November international passenger demand rose 8% compared to the year earlier, with airlines in all regions showing growth. Total capacity climbed 6.8%, and load factor edged up 0.9 percentage points to 77.1%.

  • European carriers saw demand increase by 8.3% in November 2016, while traffic grew at an annualised pace of 12% over the past five months or so. This suggests that the disruption caused by terrorism and political instability has lifted, against a backdrop of a growing Eurozone economy. Capacity rose 6.8% and load factor climbed 1.1 percentage point to 80.8%.
  • Asia-Pacific airlines’ November traffic also climbed 8.3% compared to the year-ago period. Capacity increased 7.1% and load factor rose 0.8 percentage points to 77.4%. The strong upward trend in demand has slowed recently but it is not clear whether this is a longer-term development or just a brief pause.
  • Middle East carriers led all regions with a 12.2% demand increase. But the upward trend in the region’s seasonally adjusted traffic has paused, with November’s level coming in unchanged from that of July. Capacity rose 11.6% and load factor rose 0.3 percentage points to 68.7%.
  • North American airlines’ traffic climbed 1.5% in November. Traffic across the Pacific is growing rapidly but North Atlantic demand is moderating. Capacity rose 1.2% and load factor edged up 0.2 percentage points to 78.7%.
  • Latin American airlines saw November traffic climb 7.3% compared to November 2015. Capacity increased by just 2.9%, pushing load factor up 3.4 percentage points to 82.2%. The upward trend in international traffic has remained strong despite difficult conditions on the North America-South America route, supported by healthy international demand within South America.
  • African airlines experienced an 8.2% rise in demand compared to November 2015. Economic conditions in much of Africa remain challenging, particularly in the biggest economies of Nigeria and South Africa, but the upward trend in seasonally-adjusted passenger traffic has reasserted itself more recently, supported by strong demand on routes to and from Asia and the Middle East. Capacity rose 5.1% and load factor climbed 1.9 percentage points to 66.3%.

The Bottom Line

“The airline industry continues to deliver strong results,” de Juniac said. “In 2017, for a third consecutive year, the industry’s return on invested capital will exceed the cost of capital.

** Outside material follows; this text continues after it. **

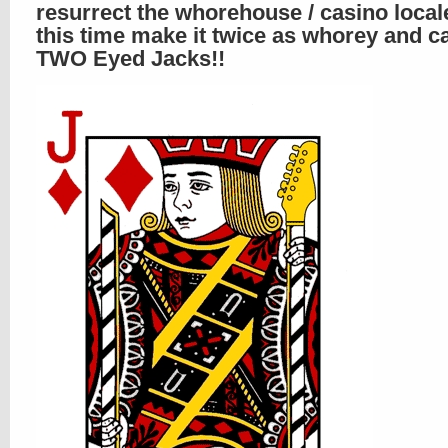
resurrect the whorehouse / casino local
this time make it twice as whorey and c
TWO Eyed Jacks!!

“Passengers benefit from the industry’s success. Travel has never been more accessible – with great fares, many options and more destinations. Nevertheless uncertainty lies ahead.

“The threat of terrorism, questions over the durability of the economic upswing, rising oil prices and increasing protectionist rhetoric are among the concerns. The industry has reshaped itself and strengthened its resilience to shocks. We should see another solid year of collective profitability for the airlines in 2017. But we must be vigilant.”